Currently in my hospital we are combating a cluster of C.difficile diarrhea. We actively work to decrease its transmission through a rigorous program that includes cleaning of toilets facilities used by affected patients with bleach. Are we worried that the disease can be transmitted by a contaminated seat? Yes. Can a patient get this bug SIMPLY BY SITTING ON THE SEAT? No. The final mode of transmission is the fecal-oral route (read: some thing gets from your behind to your mouth). The key to infection control is breaking the chain of infection in as many ways as possible.
This ramble leads back to these facts: Germs can live on inanimate objects, we can pick them up and they can make us sick, we can take easy precautions to avoid that scenario. I think, Beatle, that you and I are singing the same song in slightly different key.

Another factor is that the original poster suffers from OCD and perhaps no amount of cogent argument will change the chemical imbalance that rules their mind.

GB

For your reference :(Benenson, Abram S., editor, “Control of Communicable Diseases Manual, 16th edition”, American Public Health Association, 1995.) An excellent resource and overall guide to understanding communicable diseases and their transmission.

Damn smilies…

yes peyote, only twice last time was a dire emergency, bad egg-roll :c) I did clean the toilet with lysol first and used like 15 ass-gaskets.

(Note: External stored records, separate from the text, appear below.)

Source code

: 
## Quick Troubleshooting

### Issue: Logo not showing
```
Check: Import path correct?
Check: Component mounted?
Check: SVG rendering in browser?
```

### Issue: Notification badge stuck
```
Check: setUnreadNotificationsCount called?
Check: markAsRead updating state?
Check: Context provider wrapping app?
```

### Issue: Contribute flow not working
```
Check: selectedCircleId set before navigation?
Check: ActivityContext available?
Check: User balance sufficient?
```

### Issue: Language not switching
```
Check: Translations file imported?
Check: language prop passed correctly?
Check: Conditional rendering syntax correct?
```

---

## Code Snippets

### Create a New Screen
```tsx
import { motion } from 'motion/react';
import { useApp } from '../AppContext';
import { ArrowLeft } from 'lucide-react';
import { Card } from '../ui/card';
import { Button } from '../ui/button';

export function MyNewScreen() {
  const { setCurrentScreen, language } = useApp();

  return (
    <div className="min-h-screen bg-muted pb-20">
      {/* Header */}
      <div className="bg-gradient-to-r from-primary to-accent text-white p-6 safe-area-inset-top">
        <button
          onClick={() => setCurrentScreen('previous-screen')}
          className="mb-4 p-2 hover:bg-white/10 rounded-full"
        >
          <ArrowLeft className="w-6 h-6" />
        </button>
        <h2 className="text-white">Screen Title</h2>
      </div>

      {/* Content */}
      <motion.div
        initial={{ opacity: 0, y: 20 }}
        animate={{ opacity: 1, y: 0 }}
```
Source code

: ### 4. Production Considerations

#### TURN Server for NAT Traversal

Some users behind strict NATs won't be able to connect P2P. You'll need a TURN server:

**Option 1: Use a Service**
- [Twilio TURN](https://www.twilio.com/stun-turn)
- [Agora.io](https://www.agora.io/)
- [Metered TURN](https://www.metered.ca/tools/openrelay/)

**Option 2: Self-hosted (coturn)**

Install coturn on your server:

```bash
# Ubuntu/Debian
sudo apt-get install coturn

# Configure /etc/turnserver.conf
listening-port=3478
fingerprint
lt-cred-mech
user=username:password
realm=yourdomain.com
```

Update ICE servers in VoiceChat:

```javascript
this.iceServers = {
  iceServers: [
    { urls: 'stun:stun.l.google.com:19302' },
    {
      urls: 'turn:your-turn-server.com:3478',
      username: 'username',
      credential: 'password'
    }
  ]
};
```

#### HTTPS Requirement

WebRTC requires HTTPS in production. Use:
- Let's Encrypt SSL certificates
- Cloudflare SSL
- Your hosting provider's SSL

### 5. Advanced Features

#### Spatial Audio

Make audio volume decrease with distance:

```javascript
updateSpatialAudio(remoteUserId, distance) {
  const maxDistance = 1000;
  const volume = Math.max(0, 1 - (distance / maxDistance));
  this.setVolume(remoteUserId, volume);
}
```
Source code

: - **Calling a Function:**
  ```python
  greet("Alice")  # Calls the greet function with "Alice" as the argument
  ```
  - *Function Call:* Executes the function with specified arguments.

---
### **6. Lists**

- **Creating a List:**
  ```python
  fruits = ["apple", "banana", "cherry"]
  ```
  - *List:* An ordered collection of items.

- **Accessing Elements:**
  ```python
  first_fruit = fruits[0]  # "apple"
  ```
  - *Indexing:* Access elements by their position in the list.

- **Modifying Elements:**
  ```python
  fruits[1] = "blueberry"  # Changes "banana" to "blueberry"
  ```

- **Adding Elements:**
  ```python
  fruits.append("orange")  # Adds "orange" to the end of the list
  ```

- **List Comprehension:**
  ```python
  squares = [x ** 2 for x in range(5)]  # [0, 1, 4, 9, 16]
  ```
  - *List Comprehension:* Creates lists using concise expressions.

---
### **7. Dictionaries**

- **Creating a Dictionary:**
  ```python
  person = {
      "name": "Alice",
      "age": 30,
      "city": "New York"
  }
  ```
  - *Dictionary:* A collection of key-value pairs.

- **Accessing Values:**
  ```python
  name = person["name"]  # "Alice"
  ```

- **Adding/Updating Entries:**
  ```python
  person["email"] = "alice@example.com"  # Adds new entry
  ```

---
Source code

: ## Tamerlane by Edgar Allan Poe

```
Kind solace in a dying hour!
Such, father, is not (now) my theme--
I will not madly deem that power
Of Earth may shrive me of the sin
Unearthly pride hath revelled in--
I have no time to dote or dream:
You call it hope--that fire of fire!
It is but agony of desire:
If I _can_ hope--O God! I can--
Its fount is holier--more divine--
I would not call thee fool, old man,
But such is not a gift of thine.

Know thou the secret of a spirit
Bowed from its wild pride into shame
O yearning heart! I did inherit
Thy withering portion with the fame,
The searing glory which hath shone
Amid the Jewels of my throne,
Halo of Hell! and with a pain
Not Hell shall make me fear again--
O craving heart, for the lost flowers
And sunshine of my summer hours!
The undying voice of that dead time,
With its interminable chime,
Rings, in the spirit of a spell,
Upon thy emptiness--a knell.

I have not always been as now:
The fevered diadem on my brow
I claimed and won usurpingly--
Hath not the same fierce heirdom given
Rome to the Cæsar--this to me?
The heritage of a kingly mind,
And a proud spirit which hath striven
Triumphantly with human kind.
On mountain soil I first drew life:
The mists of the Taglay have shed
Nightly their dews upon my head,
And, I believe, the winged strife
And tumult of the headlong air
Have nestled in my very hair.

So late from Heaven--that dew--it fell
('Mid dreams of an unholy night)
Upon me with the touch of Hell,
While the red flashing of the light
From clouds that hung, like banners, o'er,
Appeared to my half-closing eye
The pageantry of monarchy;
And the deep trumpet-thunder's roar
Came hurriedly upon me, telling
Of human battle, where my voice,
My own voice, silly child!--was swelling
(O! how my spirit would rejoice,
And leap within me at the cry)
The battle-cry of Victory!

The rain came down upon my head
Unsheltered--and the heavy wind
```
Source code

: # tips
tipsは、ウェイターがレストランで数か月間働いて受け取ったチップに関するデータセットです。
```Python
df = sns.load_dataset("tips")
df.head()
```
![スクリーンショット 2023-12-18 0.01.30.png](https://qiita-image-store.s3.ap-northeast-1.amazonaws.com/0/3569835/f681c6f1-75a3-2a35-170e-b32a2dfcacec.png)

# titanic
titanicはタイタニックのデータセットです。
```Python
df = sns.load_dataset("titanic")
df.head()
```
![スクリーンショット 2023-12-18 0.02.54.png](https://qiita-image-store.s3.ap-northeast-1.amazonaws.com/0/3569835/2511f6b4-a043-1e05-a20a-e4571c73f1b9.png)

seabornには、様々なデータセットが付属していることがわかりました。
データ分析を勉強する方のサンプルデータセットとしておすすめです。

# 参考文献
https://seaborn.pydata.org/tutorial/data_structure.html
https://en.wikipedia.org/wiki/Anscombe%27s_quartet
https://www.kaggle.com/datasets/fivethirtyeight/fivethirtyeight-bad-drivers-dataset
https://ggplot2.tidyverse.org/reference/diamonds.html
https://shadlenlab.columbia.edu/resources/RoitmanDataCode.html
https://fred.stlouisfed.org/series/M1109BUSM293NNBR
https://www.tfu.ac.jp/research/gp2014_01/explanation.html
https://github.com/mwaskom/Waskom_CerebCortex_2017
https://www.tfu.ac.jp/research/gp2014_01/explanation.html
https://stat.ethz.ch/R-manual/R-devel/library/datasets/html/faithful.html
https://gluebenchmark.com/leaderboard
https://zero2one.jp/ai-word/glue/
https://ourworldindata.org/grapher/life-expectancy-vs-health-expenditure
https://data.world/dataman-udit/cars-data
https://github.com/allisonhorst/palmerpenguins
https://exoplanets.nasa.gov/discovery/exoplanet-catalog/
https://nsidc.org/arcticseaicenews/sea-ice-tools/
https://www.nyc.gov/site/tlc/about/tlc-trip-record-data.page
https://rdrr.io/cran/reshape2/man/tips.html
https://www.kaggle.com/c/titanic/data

I do use public bathrooms just to pee all the time (though I do hate too and try not too)especially after reading about toilet plumes…YUCK!!

Thanks for all the answers to my question.
I think I will continue to run home at lunch when I really got to go. only live 6 miles from the office.

Hover. Learn to Hover over the seat. It’s sooooo easy.

Not only can you catch diseases (like polio, before it was virtually wiped out in this country) from public toilets, you can catch immunity too. The reason the oral Sabin vaccine is used in preference to the injected Salk polio vaccine is that children not directly immunized can ‘catch’ immunization from the toilet seats. Immunized children leave dead viruses in the toilets, the unimmunized children who use the toilet next pick up the dead virus and develop immunity to it.

While it is technically possible to get diseases from toilet seats, there are many many other routes that should be of more concern. To protect yourself, just listen to what your mom said: wash your hands and keep things clean. Basic hygeine and sanitation dramatically reduce the spread of illness.
This message brought to you by a bored man at work who became much more paranoid about all this after taking a Virology class.

One other thing I forgot that may reassure some people. I once had a Microbiology lab where we tested various surfaces to see what grew. Invariably, toilet seats were among the cleanest, because they were cleaned every night. We usually couldn’t even get a single bacterium to grow. Not one. Anywhere with a decent janitorial staff would have about the same story.

Yup. Bathroom doorknobs or any public doorknobs are 1000 times more likely to have catchable viruses on them than toilet seats.